The agreements provide that if the employee is terminated other than for cause or permanent
disability or if the employee elects to terminate employment for good reason (see below) within two
years following a change in control, he or she is entitled to receive a lump sum payment equal to three
times his or her annual salary and annual incentive (‘‘bonus’’) award (assuming for this purpose that all
target performance goals have been achieved or, if higher, based on the average bonus for the last
three years), plus any unpaid bonus owing for any completed performance period and the pro rata
bonus for any current bonus period (based on the highest of the bonus assuming achievement of target
performance, the average bonus for the past three years or, in the case of the unpaid bonus for any
completed performance period, the actual bonus earned). If the employee is terminated other than for
cause or permanent disability or if the employee elects to terminate employment for good reason
during a potential change in control (see below), he or she is entitled to receive a lump sum payment
of the annual salary and bonus payments described above, except that the amount of the bonus to
which the employee is entitled will be based on the actual achievement of the applicable performance
goals. If the potential change in control becomes a ‘‘change in control event’’ (within the meaning of
Internal Revenue Code Section 409A), the employee will be entitled to receive the difference between
the bonus amounts the officer received upon termination during the potential change in control and
the bonus amounts that would have been received had such amounts instead been based on the higher
of the employee’s target bonus or the average bonus paid to the employee in the preceding three years.

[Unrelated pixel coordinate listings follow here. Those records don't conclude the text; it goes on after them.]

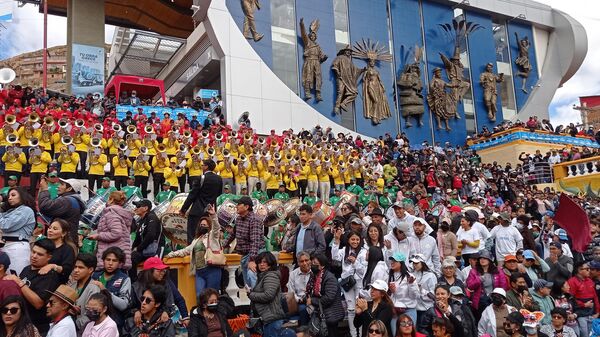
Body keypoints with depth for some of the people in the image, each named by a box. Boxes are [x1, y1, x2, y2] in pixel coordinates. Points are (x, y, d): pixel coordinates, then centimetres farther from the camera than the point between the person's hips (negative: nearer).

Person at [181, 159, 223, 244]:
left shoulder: (201, 178, -13)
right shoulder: (219, 179, 3)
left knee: (192, 234, 0)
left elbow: (192, 195, -11)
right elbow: (219, 193, 13)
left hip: (197, 211, -6)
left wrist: (183, 209, -6)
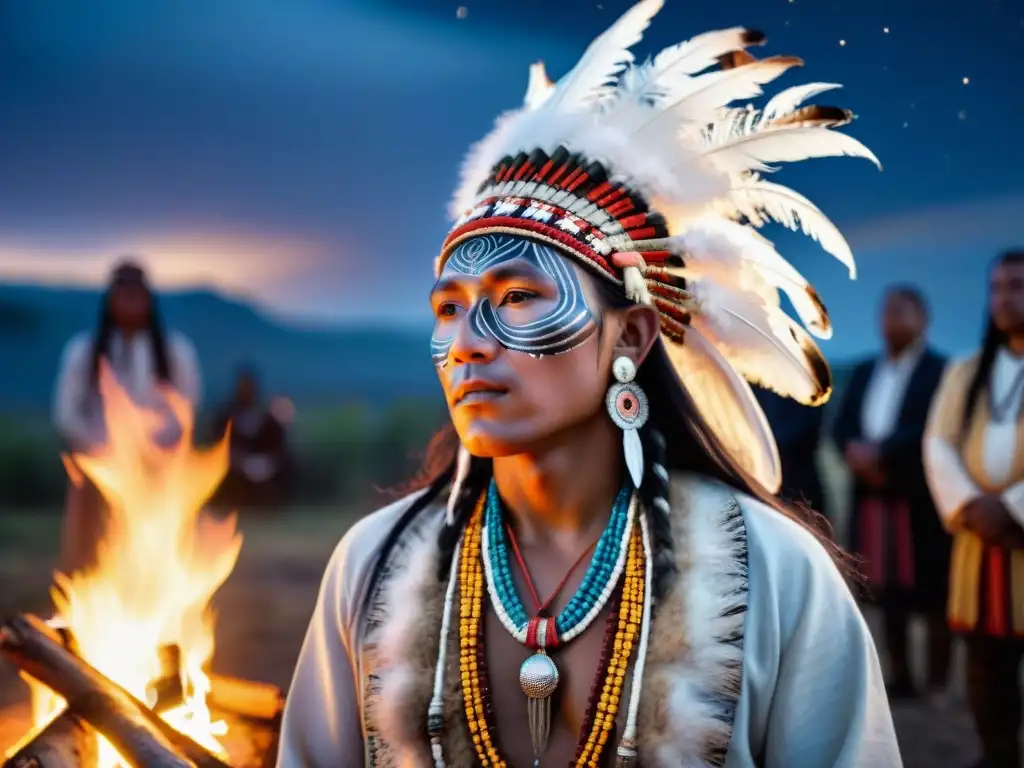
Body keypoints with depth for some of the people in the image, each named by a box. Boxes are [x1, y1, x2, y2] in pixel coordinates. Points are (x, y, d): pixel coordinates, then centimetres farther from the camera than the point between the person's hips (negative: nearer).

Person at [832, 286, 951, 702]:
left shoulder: (940, 370, -3)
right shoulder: (864, 371, 18)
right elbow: (841, 424, 11)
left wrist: (880, 452, -16)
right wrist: (854, 451, -9)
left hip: (920, 501, -6)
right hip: (873, 498, 6)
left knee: (931, 595, -3)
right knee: (888, 593, 10)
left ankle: (939, 685, 2)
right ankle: (900, 678, 18)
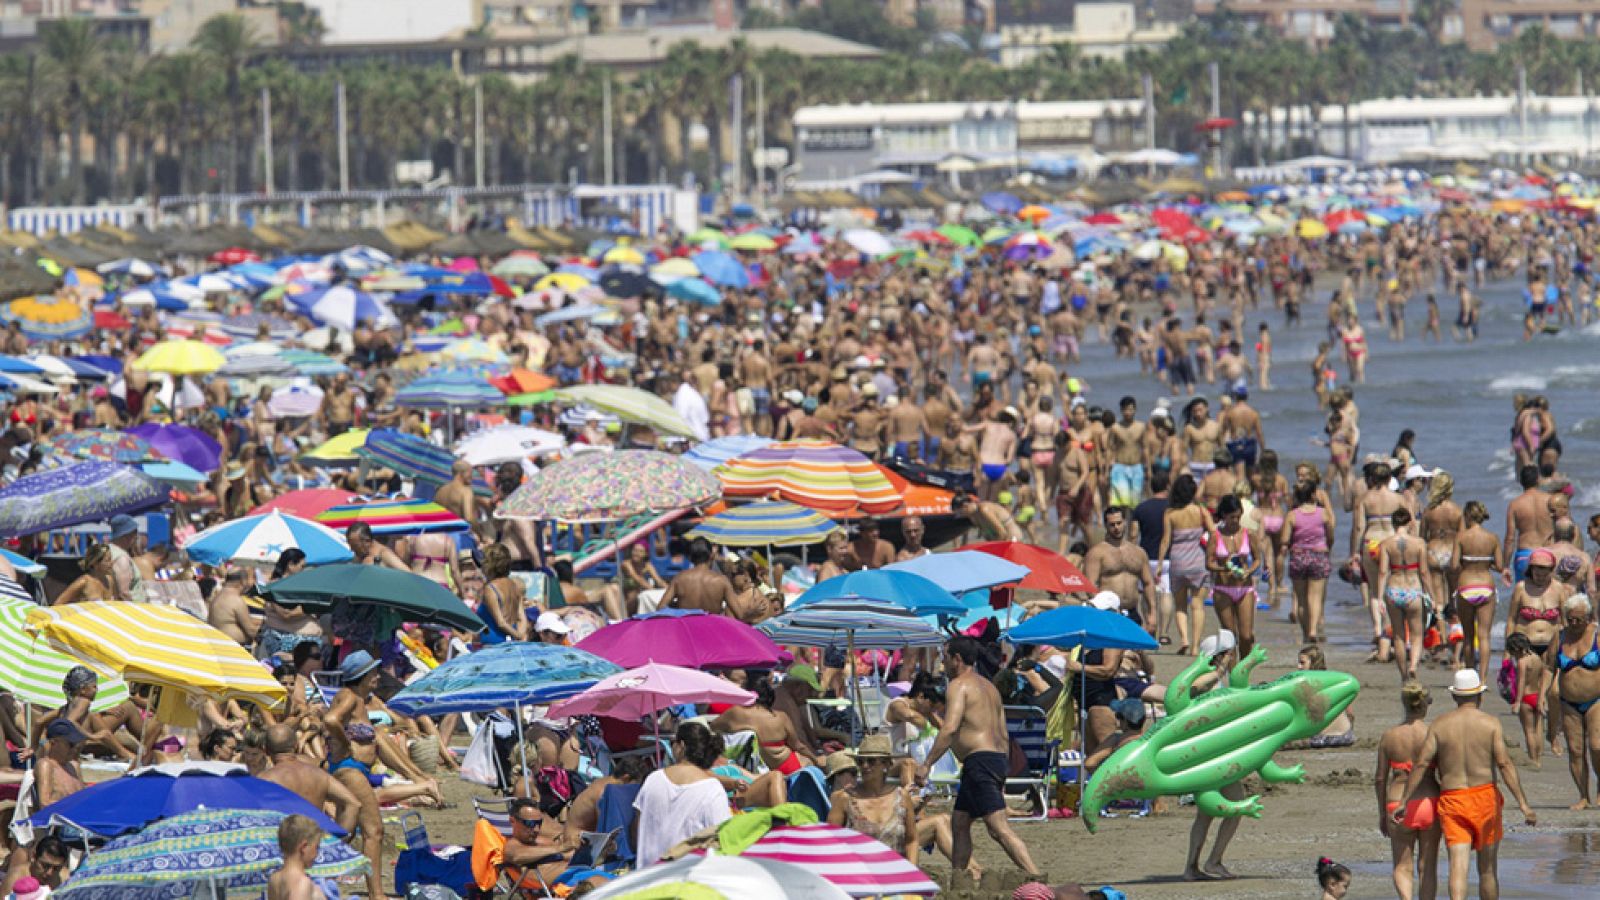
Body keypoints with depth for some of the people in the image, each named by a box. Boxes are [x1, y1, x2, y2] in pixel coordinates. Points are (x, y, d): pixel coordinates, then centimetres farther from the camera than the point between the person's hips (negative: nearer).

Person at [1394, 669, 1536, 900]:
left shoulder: (1439, 725, 3)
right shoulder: (1490, 723, -2)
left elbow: (1421, 764, -2)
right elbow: (1504, 763, -11)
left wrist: (1404, 801, 4)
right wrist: (1523, 803, -12)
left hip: (1451, 799, 0)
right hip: (1485, 795, 0)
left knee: (1458, 865, -8)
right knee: (1488, 867, 14)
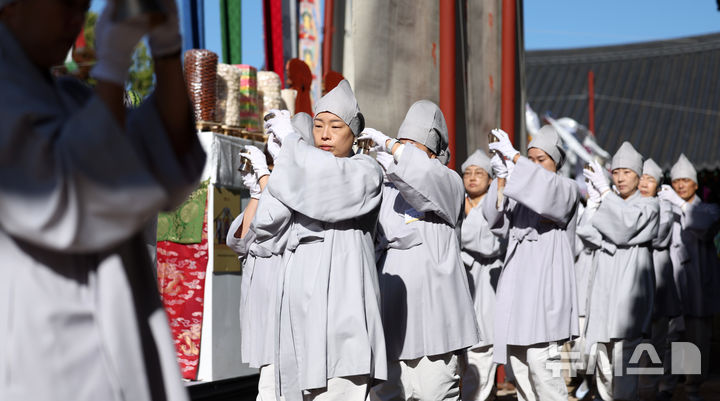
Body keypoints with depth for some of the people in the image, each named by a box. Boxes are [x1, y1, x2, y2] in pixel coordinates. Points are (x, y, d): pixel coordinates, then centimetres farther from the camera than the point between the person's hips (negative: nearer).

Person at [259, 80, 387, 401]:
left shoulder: (366, 170, 3)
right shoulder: (305, 174, 22)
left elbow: (329, 172, -21)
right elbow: (265, 228, 13)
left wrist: (289, 138, -4)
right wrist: (281, 160, 5)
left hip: (340, 303, -6)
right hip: (300, 307, 6)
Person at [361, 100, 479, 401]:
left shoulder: (449, 183, 3)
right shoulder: (386, 189, 18)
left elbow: (422, 170, -19)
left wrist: (387, 143, -5)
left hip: (431, 309, -4)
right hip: (390, 310, 4)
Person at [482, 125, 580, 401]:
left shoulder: (567, 189, 3)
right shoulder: (523, 192, 18)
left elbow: (549, 190, -22)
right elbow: (495, 218, 3)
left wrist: (513, 156, -24)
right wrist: (501, 179, -13)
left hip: (546, 283, -6)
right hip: (516, 282, 6)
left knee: (540, 359, -13)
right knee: (517, 361, 5)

Bonus payments include payments made under the Performance Incentive Plan. The employee also
will receive up to three years of additional employee benefits (including welfare benefits, outplacement
services and tax and financial counseling, and the value of three more years of pension accruals). If
change in control-related payments and benefits become subject to the excise tax imposed under
Internal Revenue Code Section 4999, payments under the agreement will be reduced to prevent
application of the excise tax if such a reduction would leave the employee in a better after-tax position
than if the payments were not reduced and the tax applied. The agreements also limit the conduct for
which awards under AbbVie’s incentive stock programs can be terminated and generally permit options
to remain exercisable for the remainder of their term. The compensation committee’s independent
compensation consultant has confirmed that the level of payments provided under the agreements is
consistent with current market practice.